Sculptor: The creator of this statue of Hermes is Peter Mansbendel, who was born in Switzerland, and later moved to Austin, Texas. He always longed to be a woodcarver, and through his career became noted in the Texas area for his work. Outside of the Hermes statue, he also created the carved doors of the Spanish Governor’s Place.
Date of Creation: 1922
Location on Campus: BBA Office in McCombs School of Business
Reason for Creation: In 1922, students at the UT McCombs School of Business chose Hermes as the patron saint of the school. Although Hermes was chosen, he actually takes on many of the spheres of influence more attributed to Mercury, who was representative of excellence in business, and his sphere of influence included trade and merchants. This is not uncommon in Roman culture, as Romans made equivalencies between their own gods and Greek gods (Buxton, p. 218). It’s possible that the artist took aspects of both Hermes and Mercury in his rendering of this statue. Nonetheless, this Hermes statue used to be brought to the yearly business banquet, but now sits in the BBA office in McCombs, inspiring business students.

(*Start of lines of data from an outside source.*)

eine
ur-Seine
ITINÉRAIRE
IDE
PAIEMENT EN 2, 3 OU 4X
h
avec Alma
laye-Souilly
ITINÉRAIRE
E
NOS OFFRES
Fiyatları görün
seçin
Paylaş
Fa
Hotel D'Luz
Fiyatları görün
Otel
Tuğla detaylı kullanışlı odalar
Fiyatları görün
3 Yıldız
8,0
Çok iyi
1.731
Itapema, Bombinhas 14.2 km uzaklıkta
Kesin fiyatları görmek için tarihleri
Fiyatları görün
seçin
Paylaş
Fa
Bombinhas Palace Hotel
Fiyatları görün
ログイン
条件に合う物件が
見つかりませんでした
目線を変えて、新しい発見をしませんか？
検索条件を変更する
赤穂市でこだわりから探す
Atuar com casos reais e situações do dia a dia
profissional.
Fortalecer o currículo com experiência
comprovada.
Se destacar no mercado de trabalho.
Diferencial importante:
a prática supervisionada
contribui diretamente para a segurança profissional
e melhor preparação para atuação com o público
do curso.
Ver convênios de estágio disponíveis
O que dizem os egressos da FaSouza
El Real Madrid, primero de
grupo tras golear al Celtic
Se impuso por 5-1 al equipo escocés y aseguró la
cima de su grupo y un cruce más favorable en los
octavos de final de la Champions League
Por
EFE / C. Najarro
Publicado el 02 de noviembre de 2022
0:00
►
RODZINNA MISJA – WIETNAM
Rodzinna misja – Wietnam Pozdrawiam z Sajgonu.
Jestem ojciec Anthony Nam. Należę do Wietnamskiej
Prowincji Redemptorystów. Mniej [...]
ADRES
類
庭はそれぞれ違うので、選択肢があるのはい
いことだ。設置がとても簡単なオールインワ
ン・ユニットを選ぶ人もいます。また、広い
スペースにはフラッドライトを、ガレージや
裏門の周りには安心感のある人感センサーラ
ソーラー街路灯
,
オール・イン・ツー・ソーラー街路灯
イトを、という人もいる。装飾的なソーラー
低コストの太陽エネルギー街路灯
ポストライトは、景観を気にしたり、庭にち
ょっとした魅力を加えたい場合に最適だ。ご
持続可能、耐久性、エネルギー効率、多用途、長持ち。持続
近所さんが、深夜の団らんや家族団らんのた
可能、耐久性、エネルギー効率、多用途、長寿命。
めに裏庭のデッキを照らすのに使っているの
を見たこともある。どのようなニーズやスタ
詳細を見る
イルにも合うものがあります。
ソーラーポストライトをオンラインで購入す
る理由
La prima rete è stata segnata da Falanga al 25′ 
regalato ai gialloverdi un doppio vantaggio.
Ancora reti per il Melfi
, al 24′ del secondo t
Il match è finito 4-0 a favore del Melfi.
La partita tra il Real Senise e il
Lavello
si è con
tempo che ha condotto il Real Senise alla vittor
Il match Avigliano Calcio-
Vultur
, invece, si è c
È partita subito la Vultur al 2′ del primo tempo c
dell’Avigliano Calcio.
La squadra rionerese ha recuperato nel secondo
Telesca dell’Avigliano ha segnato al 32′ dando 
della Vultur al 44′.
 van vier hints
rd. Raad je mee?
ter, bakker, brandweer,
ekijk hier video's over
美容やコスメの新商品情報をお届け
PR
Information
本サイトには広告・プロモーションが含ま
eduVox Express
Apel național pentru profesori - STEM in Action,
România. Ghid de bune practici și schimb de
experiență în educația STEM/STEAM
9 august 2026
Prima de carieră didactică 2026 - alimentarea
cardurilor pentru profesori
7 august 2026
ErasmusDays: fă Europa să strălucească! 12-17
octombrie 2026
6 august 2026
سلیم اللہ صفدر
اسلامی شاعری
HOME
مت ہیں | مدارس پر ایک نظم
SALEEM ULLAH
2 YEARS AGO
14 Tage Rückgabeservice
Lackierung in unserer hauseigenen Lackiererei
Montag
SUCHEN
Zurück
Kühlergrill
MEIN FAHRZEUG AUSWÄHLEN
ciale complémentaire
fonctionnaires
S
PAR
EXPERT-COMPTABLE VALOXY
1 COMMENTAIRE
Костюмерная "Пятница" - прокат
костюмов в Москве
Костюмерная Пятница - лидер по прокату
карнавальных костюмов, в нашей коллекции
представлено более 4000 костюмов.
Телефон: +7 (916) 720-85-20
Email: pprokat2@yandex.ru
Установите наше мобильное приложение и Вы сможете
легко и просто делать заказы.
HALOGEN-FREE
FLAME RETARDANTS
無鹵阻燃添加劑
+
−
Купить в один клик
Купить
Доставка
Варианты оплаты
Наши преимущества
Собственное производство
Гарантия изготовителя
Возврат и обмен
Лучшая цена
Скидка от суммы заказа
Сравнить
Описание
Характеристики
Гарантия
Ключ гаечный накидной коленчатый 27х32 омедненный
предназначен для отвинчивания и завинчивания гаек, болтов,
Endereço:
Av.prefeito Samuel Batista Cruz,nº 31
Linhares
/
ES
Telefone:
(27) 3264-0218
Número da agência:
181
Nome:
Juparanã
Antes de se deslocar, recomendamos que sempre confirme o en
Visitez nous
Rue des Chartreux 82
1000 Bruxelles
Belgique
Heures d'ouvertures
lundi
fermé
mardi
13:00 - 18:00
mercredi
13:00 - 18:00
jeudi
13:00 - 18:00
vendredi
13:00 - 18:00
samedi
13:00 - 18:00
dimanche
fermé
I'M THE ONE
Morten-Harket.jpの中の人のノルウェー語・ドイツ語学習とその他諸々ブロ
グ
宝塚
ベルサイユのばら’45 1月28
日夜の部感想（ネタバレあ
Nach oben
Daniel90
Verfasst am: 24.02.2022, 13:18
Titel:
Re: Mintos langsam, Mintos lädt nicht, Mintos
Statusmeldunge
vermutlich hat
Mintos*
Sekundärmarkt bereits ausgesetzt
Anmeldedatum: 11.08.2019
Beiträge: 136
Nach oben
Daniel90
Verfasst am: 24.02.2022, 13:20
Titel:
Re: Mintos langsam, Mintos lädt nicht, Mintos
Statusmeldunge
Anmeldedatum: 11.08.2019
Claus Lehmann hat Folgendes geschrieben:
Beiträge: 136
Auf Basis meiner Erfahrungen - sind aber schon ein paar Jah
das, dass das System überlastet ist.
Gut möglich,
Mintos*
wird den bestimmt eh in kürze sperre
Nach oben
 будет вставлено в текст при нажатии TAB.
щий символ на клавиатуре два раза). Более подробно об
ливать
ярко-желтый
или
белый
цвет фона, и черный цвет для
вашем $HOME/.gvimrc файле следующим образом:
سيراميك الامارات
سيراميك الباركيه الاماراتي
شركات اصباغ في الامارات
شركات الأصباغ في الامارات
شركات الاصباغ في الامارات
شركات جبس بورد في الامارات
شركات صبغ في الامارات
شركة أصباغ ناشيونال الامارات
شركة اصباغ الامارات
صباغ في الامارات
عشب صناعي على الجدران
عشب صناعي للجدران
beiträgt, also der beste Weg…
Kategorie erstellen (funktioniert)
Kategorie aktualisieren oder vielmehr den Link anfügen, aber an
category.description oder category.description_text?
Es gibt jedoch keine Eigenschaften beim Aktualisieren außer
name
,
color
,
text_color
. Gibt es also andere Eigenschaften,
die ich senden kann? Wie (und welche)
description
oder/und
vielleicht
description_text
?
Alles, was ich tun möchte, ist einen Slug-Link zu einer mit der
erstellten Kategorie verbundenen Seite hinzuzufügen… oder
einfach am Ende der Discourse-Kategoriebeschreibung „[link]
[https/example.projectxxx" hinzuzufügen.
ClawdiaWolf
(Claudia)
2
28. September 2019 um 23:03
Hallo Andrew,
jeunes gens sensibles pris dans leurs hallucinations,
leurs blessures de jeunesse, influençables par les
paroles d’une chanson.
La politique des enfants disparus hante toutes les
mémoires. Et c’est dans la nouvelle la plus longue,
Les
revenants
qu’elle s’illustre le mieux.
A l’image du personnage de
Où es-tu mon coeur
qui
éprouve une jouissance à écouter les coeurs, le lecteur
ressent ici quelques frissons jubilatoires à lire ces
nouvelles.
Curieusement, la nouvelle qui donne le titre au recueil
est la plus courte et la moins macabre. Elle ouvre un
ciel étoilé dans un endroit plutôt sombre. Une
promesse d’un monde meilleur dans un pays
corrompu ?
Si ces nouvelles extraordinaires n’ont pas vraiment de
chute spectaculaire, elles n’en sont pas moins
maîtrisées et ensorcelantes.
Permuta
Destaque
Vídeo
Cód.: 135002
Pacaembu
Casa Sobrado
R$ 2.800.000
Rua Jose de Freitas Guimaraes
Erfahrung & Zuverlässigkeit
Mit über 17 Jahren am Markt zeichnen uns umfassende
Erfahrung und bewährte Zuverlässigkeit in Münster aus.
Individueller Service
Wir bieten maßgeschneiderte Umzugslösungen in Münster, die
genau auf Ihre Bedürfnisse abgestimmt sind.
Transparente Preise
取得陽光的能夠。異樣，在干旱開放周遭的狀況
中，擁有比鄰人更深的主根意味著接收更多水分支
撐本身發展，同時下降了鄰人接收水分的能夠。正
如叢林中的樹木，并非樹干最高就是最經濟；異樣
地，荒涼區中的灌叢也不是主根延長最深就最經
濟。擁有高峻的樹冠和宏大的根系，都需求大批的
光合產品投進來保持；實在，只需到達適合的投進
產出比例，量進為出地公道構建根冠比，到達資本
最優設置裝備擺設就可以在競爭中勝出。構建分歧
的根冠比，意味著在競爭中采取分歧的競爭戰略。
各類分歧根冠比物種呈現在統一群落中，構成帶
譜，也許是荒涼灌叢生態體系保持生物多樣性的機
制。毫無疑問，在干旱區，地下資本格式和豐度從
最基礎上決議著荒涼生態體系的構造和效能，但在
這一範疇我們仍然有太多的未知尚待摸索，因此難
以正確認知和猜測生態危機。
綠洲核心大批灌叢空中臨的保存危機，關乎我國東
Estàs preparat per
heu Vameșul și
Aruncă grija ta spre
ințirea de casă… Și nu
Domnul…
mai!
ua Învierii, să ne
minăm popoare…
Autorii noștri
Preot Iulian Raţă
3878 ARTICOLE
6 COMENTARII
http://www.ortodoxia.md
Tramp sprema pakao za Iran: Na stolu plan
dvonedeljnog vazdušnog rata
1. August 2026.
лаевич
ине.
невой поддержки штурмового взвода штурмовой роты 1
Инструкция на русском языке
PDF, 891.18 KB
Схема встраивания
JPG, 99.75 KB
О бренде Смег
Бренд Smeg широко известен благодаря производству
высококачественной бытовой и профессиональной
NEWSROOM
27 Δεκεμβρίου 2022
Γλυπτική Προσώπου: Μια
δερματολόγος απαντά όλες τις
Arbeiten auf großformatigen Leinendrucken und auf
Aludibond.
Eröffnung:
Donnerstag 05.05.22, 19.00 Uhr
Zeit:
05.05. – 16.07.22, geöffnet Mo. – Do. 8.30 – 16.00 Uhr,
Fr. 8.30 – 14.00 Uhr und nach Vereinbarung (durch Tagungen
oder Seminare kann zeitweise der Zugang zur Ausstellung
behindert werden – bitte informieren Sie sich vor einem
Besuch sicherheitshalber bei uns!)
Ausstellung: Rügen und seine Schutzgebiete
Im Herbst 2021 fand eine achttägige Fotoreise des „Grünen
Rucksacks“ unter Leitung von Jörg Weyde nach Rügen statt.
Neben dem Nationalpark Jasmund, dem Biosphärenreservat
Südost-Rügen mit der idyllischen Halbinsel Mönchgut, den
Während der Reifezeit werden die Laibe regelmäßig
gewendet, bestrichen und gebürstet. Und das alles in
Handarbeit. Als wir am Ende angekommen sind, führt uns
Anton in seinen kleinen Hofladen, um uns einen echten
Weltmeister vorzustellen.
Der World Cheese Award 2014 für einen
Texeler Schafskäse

Description: Mansbendel’s statue of Hermes is 38-inch tall wooden sculpture made of pine. It depicts Hermes as a nude young man with an athletic body, which is reflective of the appearance Hermes had in the Classical period. Hermes is seen with many symbols/objects commonly that associated with him in Greek and Roman myth. In his left hand, he holds a caduceus near his heart, which is a defining feature for him. A caduceus is a staff, typically golden, and is a symbol of Hermes’ role as the herald/messenger of the gods. The staff is often shown with two entwined snakes (Pseudo-Hyginus, Astronomica 2.7). This well known object is representative of Hermes, and also his roles/spheres of influence, such as trade, or business. Hermes is also wearing winged sandals and a winged helmet, which was a common attribute of Hermes in Classical Greek art, as it represented his sphere of influence as the god of movement (Pseudo-Apollodorus, Bibliotheca 2. 37 & 46; Homer, Iliad 24. 339 ff; Buxton, p. 69). Additionally, Mansbendel uses other symbols that are more modern to reflect business today. In Hermes’ right hand, he is holding a bag of money. This is still associated with Hermes’ sphere of influence of trade and merchants, and a well known symbol of commerce like a bag of money would make it more apparent that the role of Hermes in this case is to be the patron saint of a business school. Finally, there is a bird of prey at Hermes’ feet. In the Homeric Hymn to Hermes, Zeus named Hermes lord of all birds of prey, and one of Hermes’ sacred animals is a hawk (Homeric Hymn to Hermes, 560). However, the hawk can also be interpreted as an American eagle, which makes this statue of Hermes to be seen American despite its roots in Greek/Roman culture. This is an act of cultural appropriation, with the goal of further connecting Hermes to American business and making his role more relevant to McCombs students. Although this statue of Hermes features many aspects and symbols associated with Hermes from Classical Greek myth, Mansbendel combines modern themes to emphasize Hermes’ relation to business excellence.
- Buxton, R. G. A. The Complete World of Greek Mythology . London: Thames & Hudson,
- Homeric Hymn to Hermes
- Homer, Iliad
- Nicar, Jim. “100 Years in 10 Objects.” McCombs Magazine, October 17, 2016, 24.